Sometimes she adds mastic, a sun-dried resin from trees, and mahlab, a spice made from the inner kernels of cherry pits, to her dough.
“Maamoul is usually made a few days before Eid, then stored to be served to the guests who come during the holiday and served with Arabic coffee and chocolate,” says Sawsan, who now lives in the United Arab Emirates. “Plates full of it are also exchanged as gifts between neighbors and relatives.
“Just as Easter follows Lent, Eid-al-Fitr is celebrated after Ramadan, the Muslim month of fasting. Eid lasts three days, and according to Sawsan, “Any house you go into during Eid has maamoul. It doesn’t matter if it is homemade or store bought, it just has to be present.
Of course, the ladies of the house get extra points if it is homemade, and there is the yearly competition of who makes the best maamoul in the family.
Recipes are exchanged, cookies are critiqued, it is all part of the Eid fun and festivities. Sawsan reminisces fondly, about making maamoul with friends and family when she was growing up. She remembers the “heavenly” smells of spices and roasted nuts and the fun of those gatherings.
“On the day of making maamoul, everyone is divided into teams,” she says.
“Some divide the dough into balls, others stuff them, a third team is in charge of pressing them into the molds, and if it is summer, the unlucky team is in charge of baking. They spend hours in front of the hot oven. However, since everyone is in such a good mood and spirits, chatting, telling stories, and sneaking a taste of the delicacy, hot out of the oven, no one minds.
“Maamoul, as it’s called in Syria, Jordan, Lebanon, Israel and Palestine, is called kombe in southern Turkey, and as kahk in Egypt. Kahk seems to be the indisputable ancestor of maamoul, as it’s depicted in temple paintings and carvings dating back to the Pharaonic era.”
“Even now, we pile kahk the same way, like a pyramid,” says Ahmed Hameed, a tour guide and Egyptologist in Cairo. Like maamoul in other countries, kahk in Egypt is traditional for both Easter and Eid. But in addition to nut fillings, Egyptians also have versions stuffed with agameya (a honey-walnut concoction) and loukoum (Turkish delight). How these cookies came to be associated with Easter and Eid is less certain.”

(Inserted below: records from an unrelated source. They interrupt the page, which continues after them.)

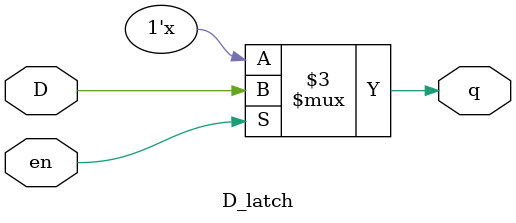
<source format=v>
module D_latch( 
	input wire D, 
	input wire en,
	output reg q);
always @(*)
   begin
	if(en)
	q = D;
   end
endmodule
	
	

</source>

“Some say the cookies are meant to remind you that though fasting is hard, within it is a sweet reward, exactly like maamoul’s outer shell is bland but the core is sweet,” says Sawsan.
Every baker has his or her secret for making the best maamoul. For Sawsan, “the secret to a great maamoul is a good recipe with a delicate balance between the ingredients to produce a cookie that melts in your mouth yet holds its shape without crumbling. It goes without saying that using high quality dates or nuts is a must because they are really the star of the show in maamoul.”
Makes 35 to 40
Ingredients
4 cups Supreme wheat flour
1 cup unsalted raisins
1 cup unsalted diced butter
3 tablespoons rose water
5 tablespoons milk
Icing sugar for dusting
FOR THE FILLING
1 1⁄2 cup dried dates, stoned (pitted) and chopped
1 cup walnuts, finely chopped
2/3 cup, blanched almonds, chopped
1/3 cup pistachio nuts, chopped
1⁄2 cup water
2/3 cups granulated sugar
1⁄2 teaspoon ground cinnamon
Method
Preheat the oven to 160dC/325dF/Gas mark 3. First make the filling. Place the dates, walnuts, almonds, pistachio nuts, water, sugar and cinnamon in a small pan and cook over a low heat, until the dates are soft and the water has been fully absorbed and set aside. 2. Place the flour in bowl and add the butter, working it into the flour with your fingertips. Add the rose water and milk and knead the dough until soft. 3. Take walnut size pieces of dough. Roll each one into a ball and hollow with your thumb. Pinch the sides. 4. Place a spoonful of date mixture in the hollow and then press the dough back over the filling to enclose it, press the edges to together to seal. 5. Arrange the pastries on large baking sheet.
Press to flatten them slightly. Make little dents with a fork on the top of the pastries. 6. Bake in the oven for about 20 minutes and at all cost, be sure not to allow them to change color or else they will become hard. Cool slightly, and sprinkle with sifted icing sugar.